Input for this task =>
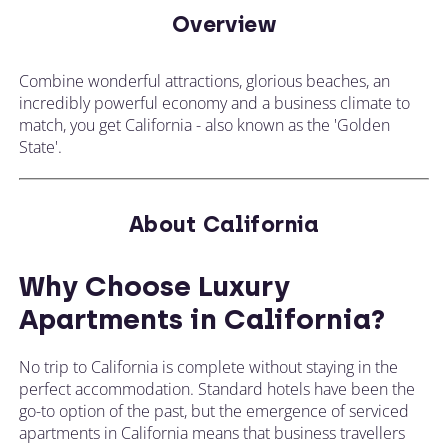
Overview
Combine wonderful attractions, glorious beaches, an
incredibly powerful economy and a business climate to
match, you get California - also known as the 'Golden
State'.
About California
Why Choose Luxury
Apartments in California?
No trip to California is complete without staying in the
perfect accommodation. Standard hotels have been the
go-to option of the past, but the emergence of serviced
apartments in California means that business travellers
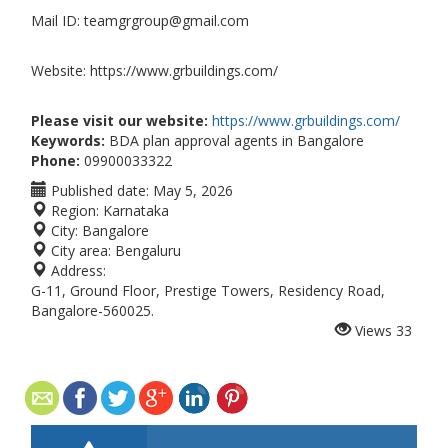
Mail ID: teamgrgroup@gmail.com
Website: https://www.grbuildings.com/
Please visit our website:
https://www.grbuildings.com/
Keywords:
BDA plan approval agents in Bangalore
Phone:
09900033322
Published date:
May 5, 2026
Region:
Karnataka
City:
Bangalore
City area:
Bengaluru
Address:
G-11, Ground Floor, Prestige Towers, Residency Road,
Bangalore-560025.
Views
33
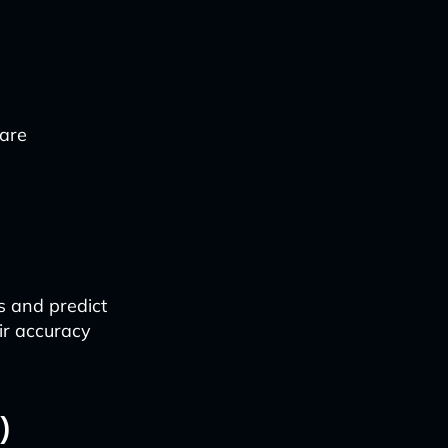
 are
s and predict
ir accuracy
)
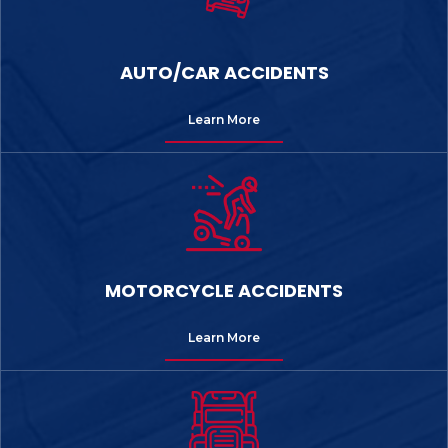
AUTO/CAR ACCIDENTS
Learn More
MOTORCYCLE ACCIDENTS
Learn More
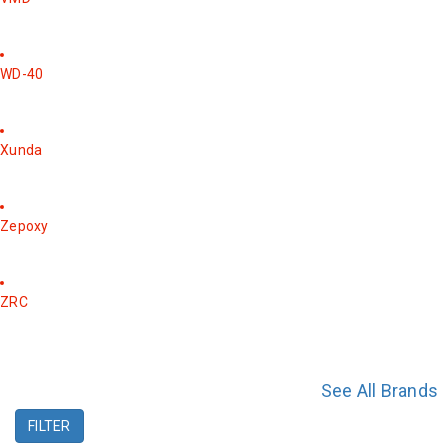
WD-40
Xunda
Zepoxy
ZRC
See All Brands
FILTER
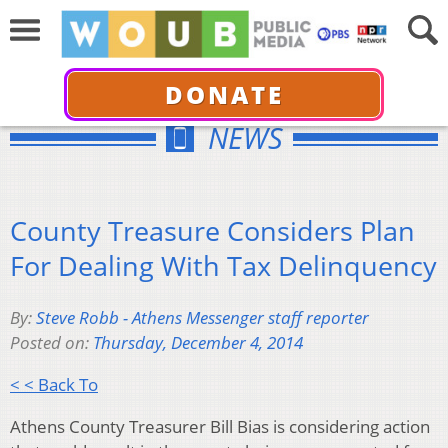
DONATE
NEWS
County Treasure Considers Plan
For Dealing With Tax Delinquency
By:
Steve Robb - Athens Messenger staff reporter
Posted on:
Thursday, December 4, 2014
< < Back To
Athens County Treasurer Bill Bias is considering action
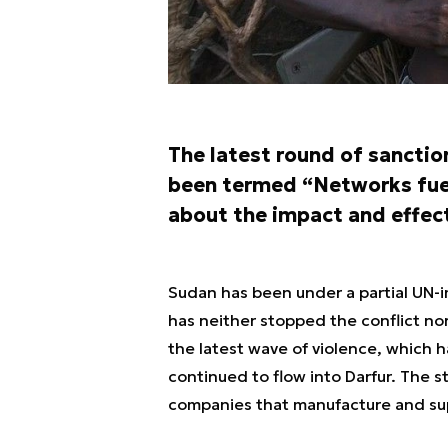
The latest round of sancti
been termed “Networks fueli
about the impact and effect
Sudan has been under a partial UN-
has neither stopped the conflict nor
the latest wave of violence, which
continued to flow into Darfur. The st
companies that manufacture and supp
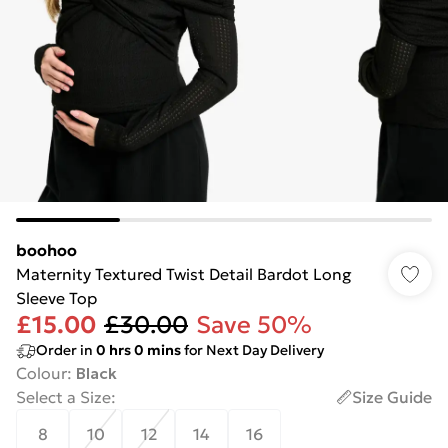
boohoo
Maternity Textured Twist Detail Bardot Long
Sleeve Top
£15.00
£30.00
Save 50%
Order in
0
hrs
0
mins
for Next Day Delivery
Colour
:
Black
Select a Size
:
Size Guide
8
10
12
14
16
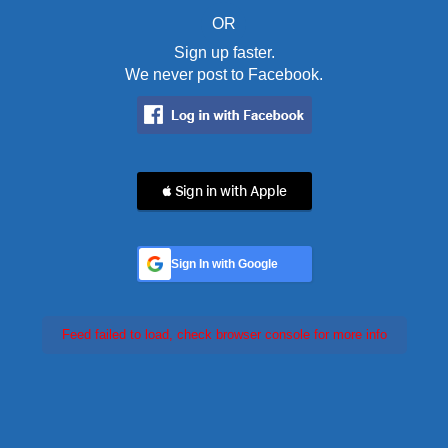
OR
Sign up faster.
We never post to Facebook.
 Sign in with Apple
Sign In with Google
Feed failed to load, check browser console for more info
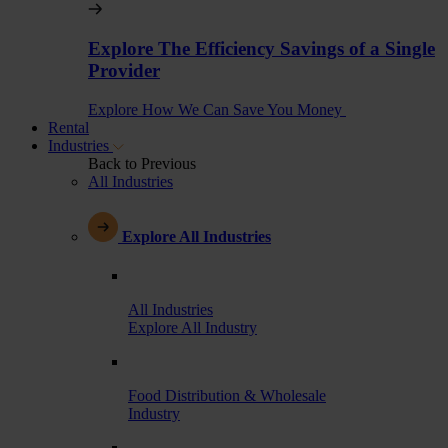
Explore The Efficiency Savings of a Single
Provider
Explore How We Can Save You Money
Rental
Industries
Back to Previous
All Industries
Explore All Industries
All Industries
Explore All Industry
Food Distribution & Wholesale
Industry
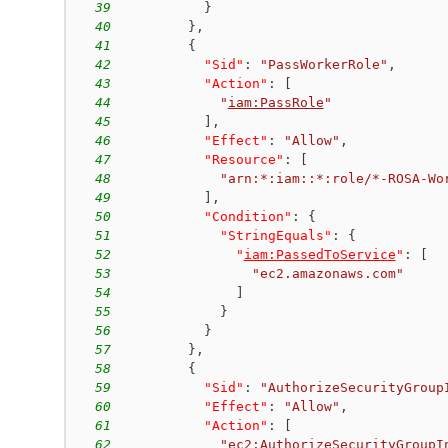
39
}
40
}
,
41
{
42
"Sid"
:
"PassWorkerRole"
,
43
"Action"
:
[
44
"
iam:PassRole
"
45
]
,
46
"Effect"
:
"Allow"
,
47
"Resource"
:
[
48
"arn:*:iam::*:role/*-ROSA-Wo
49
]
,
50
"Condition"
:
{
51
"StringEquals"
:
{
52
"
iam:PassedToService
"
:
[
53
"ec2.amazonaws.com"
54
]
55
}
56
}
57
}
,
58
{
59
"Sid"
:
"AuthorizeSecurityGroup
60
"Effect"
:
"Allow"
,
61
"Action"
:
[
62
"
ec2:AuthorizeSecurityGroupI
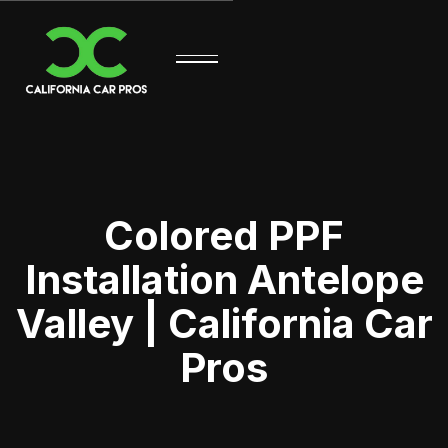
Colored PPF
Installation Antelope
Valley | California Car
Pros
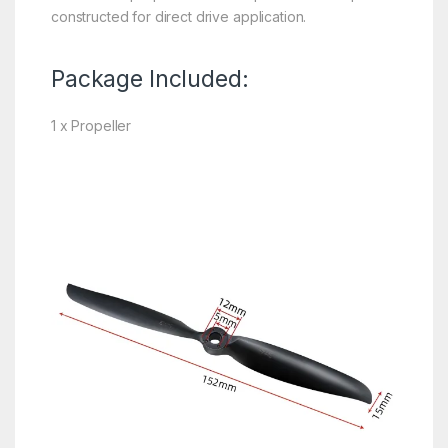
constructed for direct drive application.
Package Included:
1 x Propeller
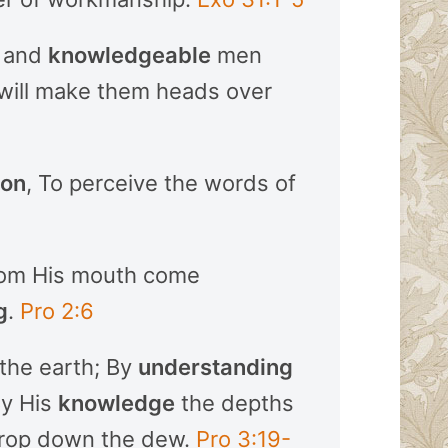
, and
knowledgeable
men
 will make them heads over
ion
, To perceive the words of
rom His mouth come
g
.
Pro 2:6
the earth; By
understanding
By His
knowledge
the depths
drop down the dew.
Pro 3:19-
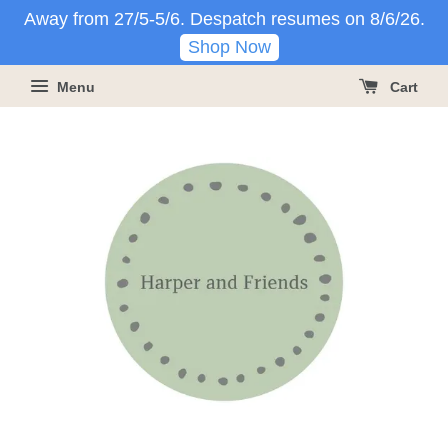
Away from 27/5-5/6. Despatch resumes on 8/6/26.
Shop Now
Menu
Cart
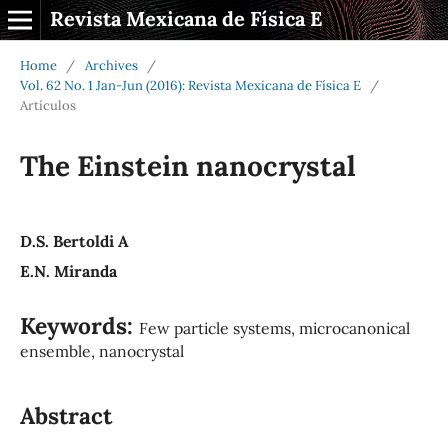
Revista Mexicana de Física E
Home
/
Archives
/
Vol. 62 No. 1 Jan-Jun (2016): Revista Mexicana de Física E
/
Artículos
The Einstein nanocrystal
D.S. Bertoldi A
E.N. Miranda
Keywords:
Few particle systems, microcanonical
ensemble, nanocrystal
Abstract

Task brief => Pictures stay out of the copy; print the material above exactly.

Answer =>
Overview
Combine wonderful attractions, glorious beaches, an
incredibly powerful economy and a business climate to
match, you get California - also known as the 'Golden
State'.
About California
Why Choose Luxury
Apartments in California?
No trip to California is complete without staying in the
perfect accommodation. Standard hotels have been the
go-to option of the past, but the emergence of serviced
apartments in California means that business travellers
Mail ID: teamgrgroup@gmail.com
Website: https://www.grbuildings.com/
Please visit our website:
https://www.grbuildings.com/
Keywords:
BDA plan approval agents in Bangalore
Phone:
09900033322
Published date:
May 5, 2026
Region:
Karnataka
City:
Bangalore
City area:
Bengaluru
Address:
G-11, Ground Floor, Prestige Towers, Residency Road,
Bangalore-560025.
Views
33
 are
s and predict
ir accuracy
)
AUTO/CAR ACCIDENTS
Learn More
MOTORCYCLE ACCIDENTS
Learn More
WD-40
Xunda
Zepoxy
ZRC
See All Brands
FILTER
DONATE
NEWS
County Treasure Considers Plan
For Dealing With Tax Delinquency
By:
Steve Robb - Athens Messenger staff reporter
Posted on:
Thursday, December 4, 2014
< < Back To
Athens County Treasurer Bill Bias is considering action
The latest round of sancti
been termed “Networks fueli
about the impact and effect
Sudan has been under a partial UN-
has neither stopped the conflict nor
the latest wave of violence, which
continued to flow into Darfur. The st
companies that manufacture and supp
boohoo
Maternity Textured Twist Detail Bardot Long
Sleeve Top
£15.00
£30.00
Save 50%
Order in
0
hrs
0
mins
for Next Day Delivery
Colour
:
Black
Select a Size
:
Size Guide
8
10
12
14
16
OR
Sign up faster.
We never post to Facebook.
 Sign in with Apple
Sign In with Google
Feed failed to load, check browser console for more info
Explore The Efficiency Savings of a Single
Provider
Explore How We Can Save You Money
Rental
Industries
Back to Previous
All Industries
Explore All Industries
All Industries
Explore All Industry
Food Distribution & Wholesale
Industry
39
}
40
}
,
41
{
42
"Sid"
:
"PassWorkerRole"
,
43
"Action"
:
[
44
"
iam:PassRole
"
45
]
,
46
"Effect"
:
"Allow"
,
47
"Resource"
:
[
48
"arn:*:iam::*:role/*-ROSA-Wo
49
]
,
50
"Condition"
:
{
51
"StringEquals"
:
{
52
"
iam:PassedToService
"
:
[
53
"ec2.amazonaws.com"
54
]
55
}
56
}
57
}
,
58
{
59
"Sid"
:
"AuthorizeSecurityGroup
60
"Effect"
:
"Allow"
,
61
"Action"
:
[
62
"
ec2:AuthorizeSecurityGroupI
Colored PPF
Installation Antelope
Valley | California Car
Pros
constructed for direct drive application.
Package Included:
1 x Propeller
, and
knowledgeable
men
 will make them heads over
ion
, To perceive the words of
rom His mouth come
g
.
Pro 2:6
the earth; By
understanding
By His
knowledge
the depths
drop down the dew.
Pro 3:19-
Away from 27/5-5/6. Despatch resumes on 8/6/26.
Shop Now
Menu
Cart
Revista Mexicana de Física E
Home
/
Archives
/
Vol. 62 No. 1 Jan-Jun (2016): Revista Mexicana de Física E
/
Artículos
The Einstein nanocrystal
D.S. Bertoldi A
E.N. Miranda
Keywords:
Few particle systems, microcanonical
ensemble, nanocrystal
Abstract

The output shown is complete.